路地というモノは当然道が狭いわけですから、お互いの顔が近くてその存在が見えるということです。ですが、現代はプライバシーの問題をいわれている時代となっており、車社会の現代では路地はただの狭い道でしかないようになってきました。

でも、この映画「三丁目の夕日」が描かれている世界は、そういうお互いの顔が見える路地裏があるこそ「コミュニティ」と呼ぶべきものがあったように見えましたが、みなさんはどのようにお考えですか?
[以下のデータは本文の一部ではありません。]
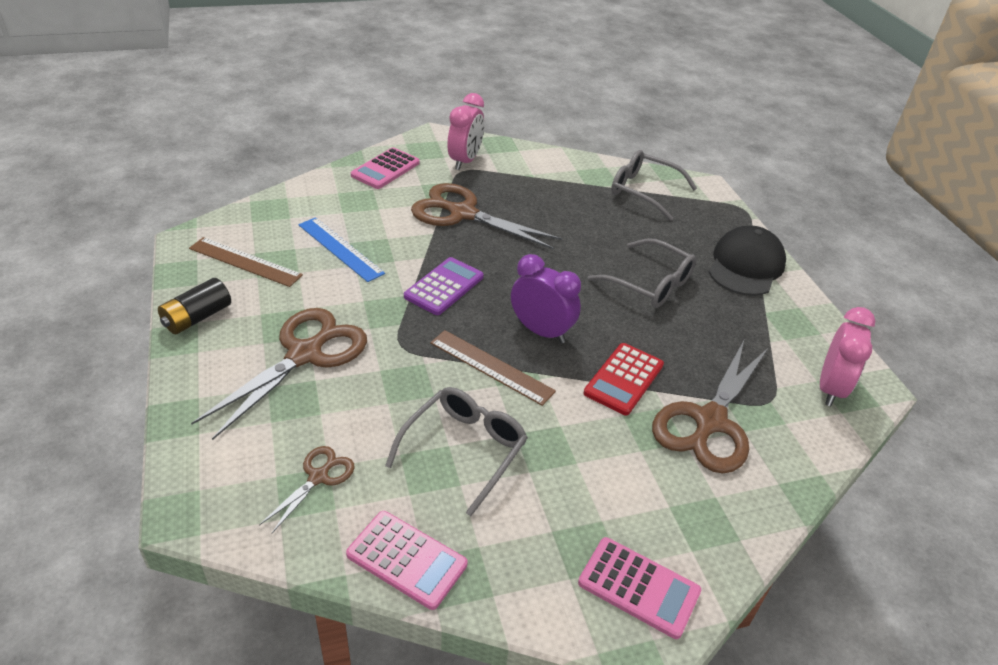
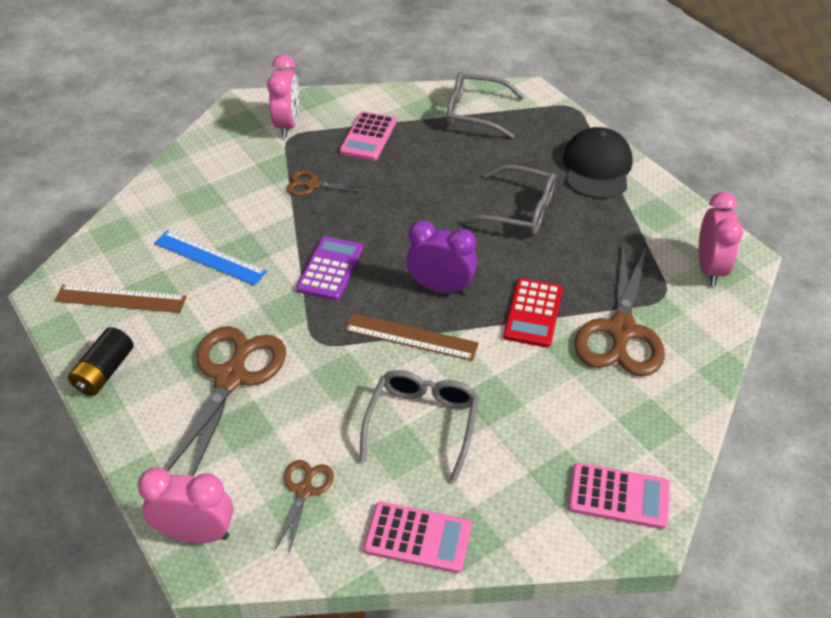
camera: 15 degrees left, 5 degrees up
(197, 484) = (196, 533): none -> pink clock
(385, 169) = (211, 156): pink calculator -> pink calculator (368, 137)
(463, 214) = (312, 185): brown scissors -> brown scissors, size x0.50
さて、そういう「路地」をテーマにしたまちづくりの本もあります。興味のある方、ぜひご覧ください。

路地からのまちづくり

関連本

ちなみに、宇和島市津島町岩松地区では、「岩松横っちょストーリー」と呼ばれる岩松地区の古い町並みの狭い路地を利用したフリーマーケットが年に数回行われています。

また、当センターが主催する「地域づくり人養成講座」の「地域福祉」のテーマで現地研修で訪問した託老所「あんき」のある松山市西垣生地区も狭い路地が多い地区でもあります。

狭い路地だからこそお互いの顔が近くなり、会話が生まれ、交流が生まれる。そういうことを意識してみると、「路地」というものから教えられることはあるのかもしれませんね。